Problem details: Rewrite everything from the line containing "genus: Pouteria" down to the line containing "scientific name: Amaranthus pubescens", renaming "locality" to "location" and leaving the rest of those lines as they are.

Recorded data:
- - -

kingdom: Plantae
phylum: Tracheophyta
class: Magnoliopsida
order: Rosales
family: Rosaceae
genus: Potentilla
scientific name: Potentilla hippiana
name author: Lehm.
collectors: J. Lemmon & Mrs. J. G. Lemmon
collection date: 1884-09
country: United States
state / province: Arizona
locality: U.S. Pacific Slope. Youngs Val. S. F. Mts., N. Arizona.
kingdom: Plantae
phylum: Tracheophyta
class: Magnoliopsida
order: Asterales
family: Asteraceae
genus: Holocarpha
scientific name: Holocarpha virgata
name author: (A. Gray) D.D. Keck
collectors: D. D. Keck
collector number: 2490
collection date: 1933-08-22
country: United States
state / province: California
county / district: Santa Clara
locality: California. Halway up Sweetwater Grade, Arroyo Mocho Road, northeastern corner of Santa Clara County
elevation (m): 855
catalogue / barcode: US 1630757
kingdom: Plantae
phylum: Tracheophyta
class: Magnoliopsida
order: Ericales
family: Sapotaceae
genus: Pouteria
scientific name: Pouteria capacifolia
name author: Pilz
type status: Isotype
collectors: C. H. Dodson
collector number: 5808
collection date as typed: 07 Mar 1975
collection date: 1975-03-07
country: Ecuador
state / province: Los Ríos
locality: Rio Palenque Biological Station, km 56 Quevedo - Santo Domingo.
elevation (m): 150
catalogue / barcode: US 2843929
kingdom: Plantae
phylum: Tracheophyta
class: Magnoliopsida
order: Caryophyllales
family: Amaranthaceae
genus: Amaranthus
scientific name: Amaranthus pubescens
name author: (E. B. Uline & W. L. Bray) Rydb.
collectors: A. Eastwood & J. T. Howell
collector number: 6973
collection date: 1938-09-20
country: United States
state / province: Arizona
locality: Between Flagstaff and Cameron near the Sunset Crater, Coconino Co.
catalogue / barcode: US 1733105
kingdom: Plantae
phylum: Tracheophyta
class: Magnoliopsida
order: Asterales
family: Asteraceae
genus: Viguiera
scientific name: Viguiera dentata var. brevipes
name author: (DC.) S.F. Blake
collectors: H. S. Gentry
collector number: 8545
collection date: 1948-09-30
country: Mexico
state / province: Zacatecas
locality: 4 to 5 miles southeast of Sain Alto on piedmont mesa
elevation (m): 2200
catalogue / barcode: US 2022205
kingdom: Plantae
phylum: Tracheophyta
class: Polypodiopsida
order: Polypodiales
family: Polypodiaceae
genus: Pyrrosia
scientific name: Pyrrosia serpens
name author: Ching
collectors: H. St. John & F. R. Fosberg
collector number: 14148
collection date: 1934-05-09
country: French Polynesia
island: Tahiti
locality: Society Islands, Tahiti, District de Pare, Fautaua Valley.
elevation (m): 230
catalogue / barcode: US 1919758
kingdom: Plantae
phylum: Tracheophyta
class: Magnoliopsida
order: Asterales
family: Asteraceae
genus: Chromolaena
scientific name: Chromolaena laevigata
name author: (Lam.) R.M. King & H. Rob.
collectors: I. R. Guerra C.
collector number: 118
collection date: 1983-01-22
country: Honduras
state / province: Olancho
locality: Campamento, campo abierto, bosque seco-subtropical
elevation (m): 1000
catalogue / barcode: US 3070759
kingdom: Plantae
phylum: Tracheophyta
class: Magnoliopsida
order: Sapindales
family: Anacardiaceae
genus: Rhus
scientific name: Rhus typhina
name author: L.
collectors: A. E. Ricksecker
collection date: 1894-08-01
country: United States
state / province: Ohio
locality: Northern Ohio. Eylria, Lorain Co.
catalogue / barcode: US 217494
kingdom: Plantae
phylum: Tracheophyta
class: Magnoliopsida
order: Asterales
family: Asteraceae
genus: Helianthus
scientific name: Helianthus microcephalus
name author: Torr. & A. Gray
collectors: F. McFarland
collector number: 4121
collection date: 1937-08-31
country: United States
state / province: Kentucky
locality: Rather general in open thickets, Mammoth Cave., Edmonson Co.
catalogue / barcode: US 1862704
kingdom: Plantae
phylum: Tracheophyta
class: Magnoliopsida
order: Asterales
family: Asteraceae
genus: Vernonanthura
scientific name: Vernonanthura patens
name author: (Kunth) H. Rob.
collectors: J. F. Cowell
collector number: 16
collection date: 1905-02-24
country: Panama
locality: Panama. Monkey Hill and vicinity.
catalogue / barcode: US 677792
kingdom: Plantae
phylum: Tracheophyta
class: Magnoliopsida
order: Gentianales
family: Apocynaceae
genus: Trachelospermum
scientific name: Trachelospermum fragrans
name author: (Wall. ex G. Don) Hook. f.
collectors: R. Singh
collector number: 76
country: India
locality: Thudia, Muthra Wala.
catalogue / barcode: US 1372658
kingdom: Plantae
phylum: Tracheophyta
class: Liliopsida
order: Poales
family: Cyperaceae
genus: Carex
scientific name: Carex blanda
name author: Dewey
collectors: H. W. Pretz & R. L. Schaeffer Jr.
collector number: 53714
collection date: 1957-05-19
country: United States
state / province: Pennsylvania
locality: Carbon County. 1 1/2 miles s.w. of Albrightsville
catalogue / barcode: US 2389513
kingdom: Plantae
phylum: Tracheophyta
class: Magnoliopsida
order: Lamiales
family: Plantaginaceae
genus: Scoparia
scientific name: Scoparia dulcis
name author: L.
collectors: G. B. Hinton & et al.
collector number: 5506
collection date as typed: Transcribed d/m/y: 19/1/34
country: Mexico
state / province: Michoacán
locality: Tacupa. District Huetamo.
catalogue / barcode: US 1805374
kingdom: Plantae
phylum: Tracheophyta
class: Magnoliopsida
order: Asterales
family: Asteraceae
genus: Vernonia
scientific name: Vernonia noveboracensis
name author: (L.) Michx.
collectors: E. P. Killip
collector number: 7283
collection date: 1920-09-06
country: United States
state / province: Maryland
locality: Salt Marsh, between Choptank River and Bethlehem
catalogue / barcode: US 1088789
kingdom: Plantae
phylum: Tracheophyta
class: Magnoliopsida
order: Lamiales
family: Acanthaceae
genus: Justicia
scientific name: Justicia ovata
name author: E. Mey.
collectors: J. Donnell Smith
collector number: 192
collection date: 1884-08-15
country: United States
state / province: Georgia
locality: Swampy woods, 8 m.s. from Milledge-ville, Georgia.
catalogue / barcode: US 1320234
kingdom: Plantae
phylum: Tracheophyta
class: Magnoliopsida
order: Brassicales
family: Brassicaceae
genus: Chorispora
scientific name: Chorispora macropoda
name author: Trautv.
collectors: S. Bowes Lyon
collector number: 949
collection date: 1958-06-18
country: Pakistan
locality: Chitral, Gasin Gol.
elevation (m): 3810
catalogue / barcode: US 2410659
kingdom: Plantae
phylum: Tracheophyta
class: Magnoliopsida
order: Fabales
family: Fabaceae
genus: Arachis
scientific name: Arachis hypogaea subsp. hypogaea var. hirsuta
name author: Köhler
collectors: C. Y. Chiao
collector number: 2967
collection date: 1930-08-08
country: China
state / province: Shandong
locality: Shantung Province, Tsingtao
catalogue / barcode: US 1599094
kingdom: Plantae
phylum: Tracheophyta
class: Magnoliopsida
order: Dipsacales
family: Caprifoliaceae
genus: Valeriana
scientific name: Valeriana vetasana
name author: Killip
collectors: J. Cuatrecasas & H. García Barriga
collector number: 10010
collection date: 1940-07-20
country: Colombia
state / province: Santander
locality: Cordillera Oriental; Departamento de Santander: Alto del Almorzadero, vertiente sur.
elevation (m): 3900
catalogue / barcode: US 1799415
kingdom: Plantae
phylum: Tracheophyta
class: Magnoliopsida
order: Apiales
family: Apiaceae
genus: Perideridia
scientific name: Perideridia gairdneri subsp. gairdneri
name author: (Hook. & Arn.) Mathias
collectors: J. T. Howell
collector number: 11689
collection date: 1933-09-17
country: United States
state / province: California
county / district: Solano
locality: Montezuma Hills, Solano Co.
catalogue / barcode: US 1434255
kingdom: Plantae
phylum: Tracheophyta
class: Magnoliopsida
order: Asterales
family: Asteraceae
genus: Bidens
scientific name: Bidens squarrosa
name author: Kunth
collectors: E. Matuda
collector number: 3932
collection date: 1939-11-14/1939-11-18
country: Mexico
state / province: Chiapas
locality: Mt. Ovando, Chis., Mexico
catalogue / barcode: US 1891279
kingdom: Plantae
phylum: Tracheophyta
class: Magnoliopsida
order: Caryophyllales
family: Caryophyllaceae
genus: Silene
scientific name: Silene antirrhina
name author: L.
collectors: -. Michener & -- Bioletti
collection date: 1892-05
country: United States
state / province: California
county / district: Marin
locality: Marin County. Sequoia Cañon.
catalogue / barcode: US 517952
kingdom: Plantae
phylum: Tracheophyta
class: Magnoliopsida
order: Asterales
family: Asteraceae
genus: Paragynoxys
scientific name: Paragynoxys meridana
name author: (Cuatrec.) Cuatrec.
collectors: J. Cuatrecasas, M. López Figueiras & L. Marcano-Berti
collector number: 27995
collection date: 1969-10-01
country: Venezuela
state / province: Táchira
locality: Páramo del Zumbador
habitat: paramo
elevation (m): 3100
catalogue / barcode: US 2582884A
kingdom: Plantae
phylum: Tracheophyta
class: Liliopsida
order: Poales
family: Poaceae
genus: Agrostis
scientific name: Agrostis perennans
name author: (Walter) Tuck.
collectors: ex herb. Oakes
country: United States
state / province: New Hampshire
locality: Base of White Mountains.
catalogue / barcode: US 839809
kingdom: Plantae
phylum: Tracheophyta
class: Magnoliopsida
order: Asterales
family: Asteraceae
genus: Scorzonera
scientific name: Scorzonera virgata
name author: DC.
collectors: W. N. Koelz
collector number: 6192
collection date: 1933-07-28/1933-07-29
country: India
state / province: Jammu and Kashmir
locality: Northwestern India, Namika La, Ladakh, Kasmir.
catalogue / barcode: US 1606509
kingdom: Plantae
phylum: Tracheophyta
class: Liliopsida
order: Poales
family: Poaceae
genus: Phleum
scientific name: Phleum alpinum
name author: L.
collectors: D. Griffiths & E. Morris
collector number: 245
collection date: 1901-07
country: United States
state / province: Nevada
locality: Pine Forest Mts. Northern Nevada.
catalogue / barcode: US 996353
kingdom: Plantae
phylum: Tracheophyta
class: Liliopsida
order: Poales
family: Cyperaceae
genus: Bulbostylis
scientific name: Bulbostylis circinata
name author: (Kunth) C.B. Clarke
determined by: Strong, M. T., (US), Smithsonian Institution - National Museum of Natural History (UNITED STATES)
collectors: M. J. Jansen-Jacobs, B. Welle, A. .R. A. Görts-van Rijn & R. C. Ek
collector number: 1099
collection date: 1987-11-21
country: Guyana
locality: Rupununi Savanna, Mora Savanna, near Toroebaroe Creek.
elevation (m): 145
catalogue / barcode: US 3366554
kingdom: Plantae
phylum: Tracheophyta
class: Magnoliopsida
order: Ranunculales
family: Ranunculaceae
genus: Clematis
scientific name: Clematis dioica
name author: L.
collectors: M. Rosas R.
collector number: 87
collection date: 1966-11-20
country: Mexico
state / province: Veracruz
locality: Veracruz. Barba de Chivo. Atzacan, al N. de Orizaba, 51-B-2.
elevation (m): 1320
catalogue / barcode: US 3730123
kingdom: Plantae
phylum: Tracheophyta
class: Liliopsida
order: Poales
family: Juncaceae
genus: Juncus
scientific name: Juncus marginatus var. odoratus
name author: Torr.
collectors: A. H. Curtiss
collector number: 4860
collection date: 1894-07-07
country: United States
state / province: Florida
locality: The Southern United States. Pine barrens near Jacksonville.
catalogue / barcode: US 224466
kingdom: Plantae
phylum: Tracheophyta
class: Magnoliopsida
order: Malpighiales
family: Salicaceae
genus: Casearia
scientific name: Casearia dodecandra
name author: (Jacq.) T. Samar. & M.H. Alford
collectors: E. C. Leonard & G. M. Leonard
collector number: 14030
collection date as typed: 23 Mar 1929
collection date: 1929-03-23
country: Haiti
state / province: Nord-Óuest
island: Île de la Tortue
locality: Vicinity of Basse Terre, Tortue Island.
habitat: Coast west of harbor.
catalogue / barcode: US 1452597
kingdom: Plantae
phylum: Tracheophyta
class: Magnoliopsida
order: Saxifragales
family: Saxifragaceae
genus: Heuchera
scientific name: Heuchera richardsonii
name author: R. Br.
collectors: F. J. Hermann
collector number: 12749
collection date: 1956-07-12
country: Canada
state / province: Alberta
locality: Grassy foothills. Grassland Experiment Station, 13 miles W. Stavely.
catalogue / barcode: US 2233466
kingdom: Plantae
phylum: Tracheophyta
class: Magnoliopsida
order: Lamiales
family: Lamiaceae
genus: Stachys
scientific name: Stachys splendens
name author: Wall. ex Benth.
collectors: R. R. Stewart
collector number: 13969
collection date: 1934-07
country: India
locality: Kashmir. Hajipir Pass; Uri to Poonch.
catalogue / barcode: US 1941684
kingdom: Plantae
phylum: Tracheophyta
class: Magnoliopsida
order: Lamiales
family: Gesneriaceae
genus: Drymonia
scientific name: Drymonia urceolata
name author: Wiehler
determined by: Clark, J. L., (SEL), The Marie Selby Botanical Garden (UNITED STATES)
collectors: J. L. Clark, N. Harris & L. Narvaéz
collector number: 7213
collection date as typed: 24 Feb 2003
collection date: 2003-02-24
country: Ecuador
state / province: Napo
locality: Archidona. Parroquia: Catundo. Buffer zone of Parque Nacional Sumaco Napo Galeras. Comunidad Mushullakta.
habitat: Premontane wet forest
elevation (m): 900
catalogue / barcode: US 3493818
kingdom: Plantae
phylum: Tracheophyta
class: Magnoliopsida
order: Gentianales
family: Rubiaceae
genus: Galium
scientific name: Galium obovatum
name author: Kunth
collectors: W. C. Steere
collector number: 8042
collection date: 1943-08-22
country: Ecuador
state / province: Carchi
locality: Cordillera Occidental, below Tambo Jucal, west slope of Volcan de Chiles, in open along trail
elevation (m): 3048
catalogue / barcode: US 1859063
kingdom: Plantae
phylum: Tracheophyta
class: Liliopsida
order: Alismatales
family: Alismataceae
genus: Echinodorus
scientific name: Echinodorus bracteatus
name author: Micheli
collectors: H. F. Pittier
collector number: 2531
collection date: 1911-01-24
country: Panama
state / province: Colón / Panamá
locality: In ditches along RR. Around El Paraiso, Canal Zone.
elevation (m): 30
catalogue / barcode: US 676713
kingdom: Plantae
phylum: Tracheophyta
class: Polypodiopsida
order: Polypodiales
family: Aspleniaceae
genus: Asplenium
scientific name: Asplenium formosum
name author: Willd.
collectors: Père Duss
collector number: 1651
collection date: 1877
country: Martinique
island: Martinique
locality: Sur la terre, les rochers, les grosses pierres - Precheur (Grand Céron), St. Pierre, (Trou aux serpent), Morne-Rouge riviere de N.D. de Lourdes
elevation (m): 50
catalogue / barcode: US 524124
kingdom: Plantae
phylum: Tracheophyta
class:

- - -

Task result:
genus: Pouteria
scientific name: Pouteria capacifolia
name author: Pilz
type status: Isotype
collectors: C. H. Dodson
collector number: 5808
collection date as typed: 07 Mar 1975
collection date: 1975-03-07
country: Ecuador
state / province: Los Ríos
location: Rio Palenque Biological Station, km 56 Quevedo - Santo Domingo.
elevation (m): 150
catalogue / barcode: US 2843929
kingdom: Plantae
phylum: Tracheophyta
class: Magnoliopsida
order: Caryophyllales
family: Amaranthaceae
genus: Amaranthus
scientific name: Amaranthus pubescens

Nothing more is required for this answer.